Reproduce the text of every item below line for line, omitting the pictures.

- Opening Delimiter -

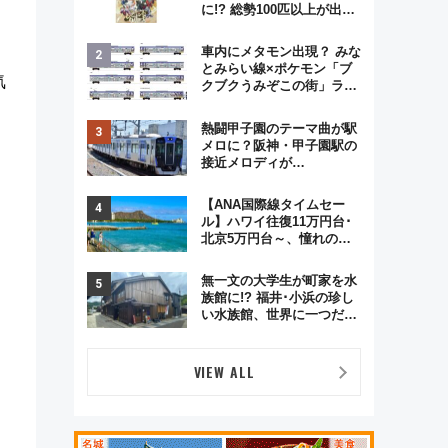
に!? 総勢100匹以上が出現
「レジェンドリサーチ」本
格謎解き・グッズ情報まと
車内にメタモン出現？ みな
め
とみらい線×ポケモン「ブ
気
クブクうみぞこの街」ラッ
ピング電車が運行開始に！
この夏は直通列車で横浜
熱闘甲子園のテーマ曲が駅
へ！
メロに？阪神・甲子園駅の
接近メロディが
Vaundy「かげろう」×向谷
実アレンジの特別仕様へ、
【ANA国際線タイムセー
8月5日始発から
ル】ハワイ往復11万円台･
北京5万円台～、憧れのビ
ジネスクラスも！来春の
GW旅行まで狙える激アツ
無一文の大学生が町家を水
路線まとめ（8/10まで）
族館に!? 福井･小浜の珍し
い水族館、世界に一つだけ
の塗り箸制作体験、鯖街道
の御食国など 小浜観光レポ
第2弾
VIEW ALL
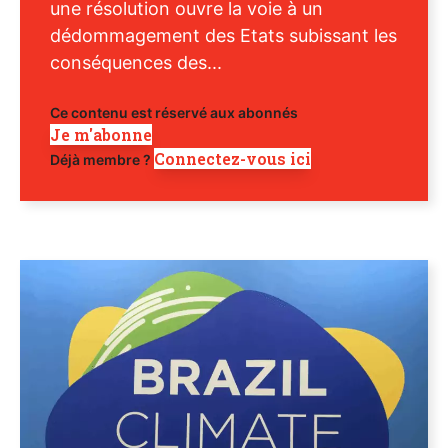
une résolution ouvre la voie à un
dédommagement des Etats subissant les
conséquences des...
Ce contenu est réservé aux abonnés
Je m'abonne
Connectez-vous ici
Déjà membre ?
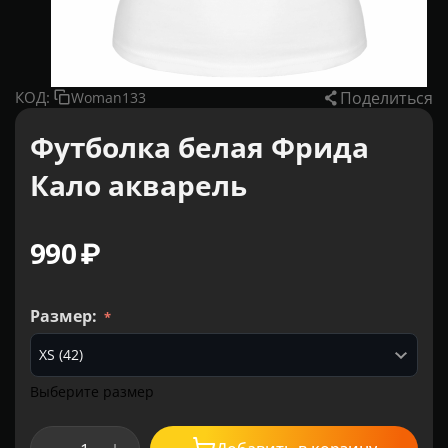
Поделиться
КОД:
Woman133
Футболка белая Фрида
Кало акварель
‍990‍
₽
Размер:
Выберите размер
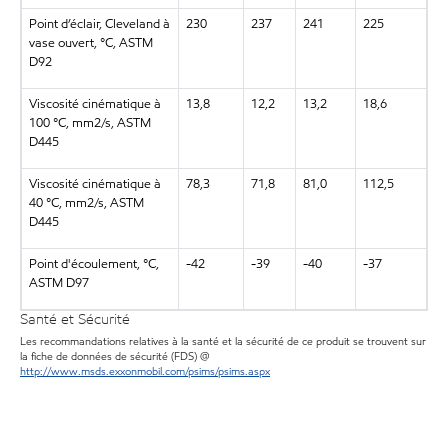
Point d’éclair, Cleveland à
230
237
241
225
vase ouvert, °C, ASTM
D92
Viscosité cinématique à
13,8
12,2
13,2
18,6
100 °C, mm2/s, ASTM
D445
Viscosité cinématique à
78,3
71,8
81,0
112,5
40 °C, mm2/s, ASTM
D445
Point d'écoulement, °C,
-42
-39
-40
-37
ASTM D97
Santé et Sécurité
Les recommandations relatives à la santé et la sécurité de ce produit se trouvent sur
la fiche de données de sécurité (FDS) @
http://www.msds.exxonmobil.com/psims/psims.aspx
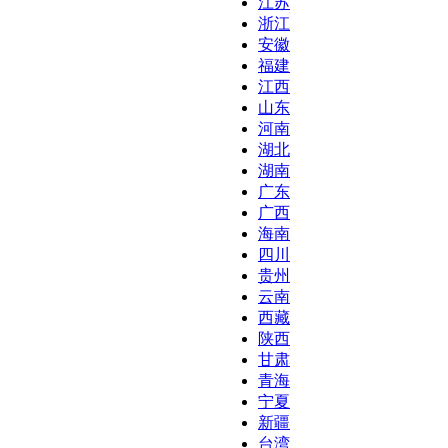
江苏
浙江
安徽
福建
江西
山东
河南
湖北
湖南
广东
广西
海南
四川
贵州
云南
西藏
陕西
甘肃
青海
宁夏
新疆
台湾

- Closing Delimiter -

-- Completed task --
に!? 総勢100匹以上が出現
「レジェンドリサーチ」本
格謎解き・グッズ情報まと
車内にメタモン出現？ みな
め
とみらい線×ポケモン「ブ
気
クブクうみぞこの街」ラッ
ピング電車が運行開始に！
この夏は直通列車で横浜
熱闘甲子園のテーマ曲が駅
へ！
メロに？阪神・甲子園駅の
接近メロディが
Vaundy「かげろう」×向谷
実アレンジの特別仕様へ、
【ANA国際線タイムセー
8月5日始発から
ル】ハワイ往復11万円台･
北京5万円台～、憧れのビ
ジネスクラスも！来春の
GW旅行まで狙える激アツ
無一文の大学生が町家を水
路線まとめ（8/10まで）
族館に!? 福井･小浜の珍し
い水族館、世界に一つだけ
の塗り箸制作体験、鯖街道
の御食国など 小浜観光レポ
第2弾
VIEW ALL
une résolution ouvre la voie à un
dédommagement des Etats subissant les
conséquences des...
Ce contenu est réservé aux abonnés
Je m'abonne
Connectez-vous ici
Déjà membre ?
Поделиться
КОД:
Woman133
Футболка белая Фрида
Кало акварель
‍990‍
₽
Размер:
Выберите размер
Point d’éclair, Cleveland à
230
237
241
225
vase ouvert, °C, ASTM
D92
Viscosité cinématique à
13,8
12,2
13,2
18,6
100 °C, mm2/s, ASTM
D445
Viscosité cinématique à
78,3
71,8
81,0
112,5
40 °C, mm2/s, ASTM
D445
Point d'écoulement, °C,
-42
-39
-40
-37
ASTM D97
Santé et Sécurité
Les recommandations relatives à la santé et la sécurité de ce produit se trouvent sur
la fiche de données de sécurité (FDS) @
http://www.msds.exxonmobil.com/psims/psims.aspx
江苏
浙江
安徽
福建
江西
山东
河南
湖北
湖南
广东
广西
海南
四川
贵州
云南
西藏
陕西
甘肃
青海
宁夏
新疆
台湾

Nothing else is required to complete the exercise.